However, they are raising their prices considerably, making their Thrift Editions not quite so thrifty and other books downright expensive. Plus they discontinue books that should never be out of print. And most frustrating is that they publish bits and pieces of books in a series. I've complained. They don't care.

But the last straw is that they charge money for their eBooks. The vast majority of books they print (other than coloring books, of course) are out of copyright. You can get these eBooks for FREE at Amazon.

And even more at Project Gutenberg and their affiliates, in fact, altogether, they have about 8 MILLION FREE eBooks. The more I became familiar with this network, the more I determined I needed an eReader. All the books I've wanted to read but couldn't find suddenly became available to me. I've been like a kid in a candy shop.

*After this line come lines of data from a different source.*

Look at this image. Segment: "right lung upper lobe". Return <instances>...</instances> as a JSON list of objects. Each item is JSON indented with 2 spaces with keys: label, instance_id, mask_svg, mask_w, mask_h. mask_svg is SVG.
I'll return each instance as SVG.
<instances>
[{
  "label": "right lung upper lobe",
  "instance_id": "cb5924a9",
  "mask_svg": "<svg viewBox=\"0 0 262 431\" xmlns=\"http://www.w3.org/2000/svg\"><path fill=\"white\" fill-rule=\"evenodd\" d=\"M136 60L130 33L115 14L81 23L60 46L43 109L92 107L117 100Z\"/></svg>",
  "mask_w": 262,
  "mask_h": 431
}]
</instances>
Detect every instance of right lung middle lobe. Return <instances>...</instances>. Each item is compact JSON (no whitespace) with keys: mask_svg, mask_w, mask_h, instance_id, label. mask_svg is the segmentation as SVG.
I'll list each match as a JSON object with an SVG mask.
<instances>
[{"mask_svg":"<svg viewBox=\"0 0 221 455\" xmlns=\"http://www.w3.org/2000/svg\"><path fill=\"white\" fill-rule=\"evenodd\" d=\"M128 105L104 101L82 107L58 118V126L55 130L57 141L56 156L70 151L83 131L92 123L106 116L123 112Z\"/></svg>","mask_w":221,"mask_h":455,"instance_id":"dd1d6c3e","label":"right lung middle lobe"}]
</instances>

Please, NEVER BUY AN EBOOK FROM DOVER unless you have exhausted all the sources I am providing. It is a rip-off!!

A lovely acquaintance of mine named Bev generously supplied me with information and took quite a bit of time answering my probing questions which helped me with my final decision. She has an iPad and convinced me to buy a tablet, because then you not only have an eReader, but a little mobile computer.

Of course Apple is way out of my price range, but I found a great NEXTBOOK on sale at for only $59!!. That's half the price of a Kindle. It had Nook preloaded, plus I added a Kindle app.

Did you know you can download a Kindle app to ANY computerized device FOR FREE! I installed one on my desktop also. These few easy steps have now opened up a vast new access to the literary world.

Please note: You do NOT need Wi-fi to work with Project Gutenberg and their affiliates except to activate your Nook and/or Kindle readers. I went to the library for free Wi-fi, just to get everything set up. Now, to use my reader and load whatever books I please, I simply do it through my USB cable and computer.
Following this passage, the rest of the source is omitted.